Van Straten en de hoge burgerij
We verlaten Vleuten weer. Terug naar [Metje Wouters (1783-1824)], gehuwd met Cornelis Breij. Cornelis’ moeder was dochter van Cornelis Oosterlaak, gehuwd met Johanna Stevens van Rooije. Johanna’s vader [Steven Gerritsz van Rooyen (± 1675-1735)], die zelf ook land kocht en verkocht, huurde in 1716 een stuk land, gelegen aan het Huys te [Vuylcop, ridderhofstad].
Verhuurdster was [Anna Maria van Straten (< 1636-1722)], weduwe van Gerard van Rossum, in leven luitenant kolonel, een tijd gelegerd in Breda, en lid van de raad van Staten van Utrecht. Zijn vrouw was [Annigje Huyberts van Straten], waarmee de vraag rijst of ze wellicht familie waren.
Het lukt om voorouders van haar vader Huybert te vinden, en daar zit een bijna middeleeuwse [Jan van Camerick bij], die voor 1520 geboren moet zijn. Jan van Straten, gehuwd met Duyffgen den Ouden Jan van Camericksdochter, was apotecaris en [cameraer] der stadt Utrecht. Gegoede burgerij mogen we wel zeggen.

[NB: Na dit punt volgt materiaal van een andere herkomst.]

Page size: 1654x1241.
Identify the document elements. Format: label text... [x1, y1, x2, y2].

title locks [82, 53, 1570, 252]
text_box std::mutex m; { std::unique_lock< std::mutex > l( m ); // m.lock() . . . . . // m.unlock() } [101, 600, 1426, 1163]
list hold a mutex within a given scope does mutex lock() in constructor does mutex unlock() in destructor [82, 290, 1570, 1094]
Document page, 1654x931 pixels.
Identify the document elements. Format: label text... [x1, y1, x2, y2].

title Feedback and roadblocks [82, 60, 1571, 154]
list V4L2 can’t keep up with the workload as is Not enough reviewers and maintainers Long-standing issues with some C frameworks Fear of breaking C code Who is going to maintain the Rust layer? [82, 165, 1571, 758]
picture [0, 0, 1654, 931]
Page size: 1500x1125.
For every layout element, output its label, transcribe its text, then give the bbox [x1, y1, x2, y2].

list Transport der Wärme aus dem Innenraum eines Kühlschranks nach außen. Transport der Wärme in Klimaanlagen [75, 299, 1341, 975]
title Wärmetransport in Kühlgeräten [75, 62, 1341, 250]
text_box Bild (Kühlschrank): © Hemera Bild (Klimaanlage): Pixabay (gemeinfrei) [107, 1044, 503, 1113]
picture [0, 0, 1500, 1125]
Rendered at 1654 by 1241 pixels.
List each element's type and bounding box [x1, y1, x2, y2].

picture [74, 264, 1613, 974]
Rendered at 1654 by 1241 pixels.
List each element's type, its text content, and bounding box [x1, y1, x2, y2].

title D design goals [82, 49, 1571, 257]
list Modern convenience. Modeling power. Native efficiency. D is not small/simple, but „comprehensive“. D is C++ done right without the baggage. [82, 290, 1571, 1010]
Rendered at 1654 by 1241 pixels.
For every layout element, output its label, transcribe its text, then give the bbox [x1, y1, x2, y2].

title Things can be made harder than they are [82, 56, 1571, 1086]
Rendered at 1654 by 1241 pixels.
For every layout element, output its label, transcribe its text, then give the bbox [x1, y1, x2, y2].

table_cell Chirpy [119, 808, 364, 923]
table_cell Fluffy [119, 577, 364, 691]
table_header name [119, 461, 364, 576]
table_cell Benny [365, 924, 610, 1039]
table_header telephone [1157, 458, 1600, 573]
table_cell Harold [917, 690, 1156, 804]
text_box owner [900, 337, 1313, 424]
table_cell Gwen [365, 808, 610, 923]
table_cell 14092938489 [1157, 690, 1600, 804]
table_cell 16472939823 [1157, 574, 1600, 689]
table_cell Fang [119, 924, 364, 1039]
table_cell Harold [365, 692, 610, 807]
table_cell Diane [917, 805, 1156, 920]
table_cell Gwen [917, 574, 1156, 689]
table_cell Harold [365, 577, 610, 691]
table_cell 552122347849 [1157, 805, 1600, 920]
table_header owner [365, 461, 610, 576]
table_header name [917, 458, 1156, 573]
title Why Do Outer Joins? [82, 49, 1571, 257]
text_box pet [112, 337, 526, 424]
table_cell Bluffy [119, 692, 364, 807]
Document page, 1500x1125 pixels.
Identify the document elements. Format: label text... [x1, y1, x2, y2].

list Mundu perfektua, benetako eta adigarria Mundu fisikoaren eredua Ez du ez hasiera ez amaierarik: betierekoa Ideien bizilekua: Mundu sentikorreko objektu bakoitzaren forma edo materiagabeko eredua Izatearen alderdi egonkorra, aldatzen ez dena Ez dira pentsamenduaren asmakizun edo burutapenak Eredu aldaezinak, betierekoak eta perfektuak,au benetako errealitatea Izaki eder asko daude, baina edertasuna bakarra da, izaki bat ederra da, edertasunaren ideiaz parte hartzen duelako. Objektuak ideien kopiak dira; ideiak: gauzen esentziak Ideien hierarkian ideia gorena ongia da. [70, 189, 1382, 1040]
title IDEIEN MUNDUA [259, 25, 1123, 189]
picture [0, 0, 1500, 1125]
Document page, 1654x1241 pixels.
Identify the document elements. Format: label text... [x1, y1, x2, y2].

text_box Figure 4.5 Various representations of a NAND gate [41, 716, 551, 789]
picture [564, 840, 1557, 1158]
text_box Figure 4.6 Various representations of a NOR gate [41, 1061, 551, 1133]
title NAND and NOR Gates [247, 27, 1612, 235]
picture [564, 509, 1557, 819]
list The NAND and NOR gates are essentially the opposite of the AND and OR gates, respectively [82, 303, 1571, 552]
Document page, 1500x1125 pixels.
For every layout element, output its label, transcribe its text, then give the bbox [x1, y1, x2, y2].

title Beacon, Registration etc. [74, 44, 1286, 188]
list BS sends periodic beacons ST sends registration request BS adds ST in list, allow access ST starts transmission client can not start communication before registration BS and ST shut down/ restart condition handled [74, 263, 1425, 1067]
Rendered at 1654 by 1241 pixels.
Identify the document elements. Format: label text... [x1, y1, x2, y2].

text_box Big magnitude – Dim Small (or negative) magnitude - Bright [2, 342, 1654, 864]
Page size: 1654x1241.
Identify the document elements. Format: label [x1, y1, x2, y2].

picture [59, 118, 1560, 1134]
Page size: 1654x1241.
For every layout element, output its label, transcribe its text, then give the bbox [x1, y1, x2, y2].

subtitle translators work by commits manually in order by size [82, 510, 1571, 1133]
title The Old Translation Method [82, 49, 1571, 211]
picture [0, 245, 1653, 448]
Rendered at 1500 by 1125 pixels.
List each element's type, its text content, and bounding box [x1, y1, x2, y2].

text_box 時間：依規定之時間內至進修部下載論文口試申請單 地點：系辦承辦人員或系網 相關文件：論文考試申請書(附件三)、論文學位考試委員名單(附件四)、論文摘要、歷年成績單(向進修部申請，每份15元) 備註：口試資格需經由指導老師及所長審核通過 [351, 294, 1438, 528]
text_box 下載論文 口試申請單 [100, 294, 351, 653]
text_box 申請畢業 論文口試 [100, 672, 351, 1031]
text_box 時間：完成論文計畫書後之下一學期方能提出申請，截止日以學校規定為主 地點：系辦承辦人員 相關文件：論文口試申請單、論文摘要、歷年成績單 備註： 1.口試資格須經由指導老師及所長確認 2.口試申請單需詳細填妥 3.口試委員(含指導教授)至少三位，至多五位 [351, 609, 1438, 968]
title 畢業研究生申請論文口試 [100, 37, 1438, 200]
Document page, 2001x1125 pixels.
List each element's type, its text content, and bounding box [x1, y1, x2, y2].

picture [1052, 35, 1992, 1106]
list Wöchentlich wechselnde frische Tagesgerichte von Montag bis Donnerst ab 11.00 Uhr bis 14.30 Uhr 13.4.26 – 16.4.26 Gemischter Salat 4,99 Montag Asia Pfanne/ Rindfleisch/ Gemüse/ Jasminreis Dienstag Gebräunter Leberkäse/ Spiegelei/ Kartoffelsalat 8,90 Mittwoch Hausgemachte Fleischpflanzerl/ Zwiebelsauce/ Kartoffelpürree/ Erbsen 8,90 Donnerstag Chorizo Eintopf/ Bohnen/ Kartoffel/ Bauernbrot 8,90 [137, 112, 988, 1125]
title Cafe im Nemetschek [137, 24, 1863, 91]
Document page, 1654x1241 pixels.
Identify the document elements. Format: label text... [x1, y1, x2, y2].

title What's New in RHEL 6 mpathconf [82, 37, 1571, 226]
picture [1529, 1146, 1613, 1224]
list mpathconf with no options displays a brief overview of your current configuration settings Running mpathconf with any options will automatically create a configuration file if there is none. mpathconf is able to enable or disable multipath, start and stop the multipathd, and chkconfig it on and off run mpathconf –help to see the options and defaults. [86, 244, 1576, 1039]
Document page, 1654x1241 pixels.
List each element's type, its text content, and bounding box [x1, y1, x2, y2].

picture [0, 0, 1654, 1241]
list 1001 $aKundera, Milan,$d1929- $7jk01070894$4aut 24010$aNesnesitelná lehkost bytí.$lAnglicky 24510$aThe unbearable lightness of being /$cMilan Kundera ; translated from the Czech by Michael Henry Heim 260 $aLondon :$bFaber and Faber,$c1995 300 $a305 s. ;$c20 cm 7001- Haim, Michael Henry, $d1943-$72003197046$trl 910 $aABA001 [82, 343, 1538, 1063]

Ook van Anna Maria lukt dat na wat puzzelen. Doop-, trouw- en begraafboeken leveren niks op, maar uit notariële akten valt veel te halen. [Haar moeder] overleed vroeg, mogelijk in het kraambed, misschien van haar of dat van een jonger broertje of zusje dat het naar het zich laat aanzien dan ook niet heeft gered. Haar vader [Hendrick van Straten (?-1655)] hertrouwt en ze krijgt een [halfzusje]. Nog voor ze meerderjarig (mondig) is overlijdt ook haar vader. Verdere voorouders heb ik niet kunnen vinden, maar Henrick erfde van zijn broer [Christiaan], die domheer van Utrecht was.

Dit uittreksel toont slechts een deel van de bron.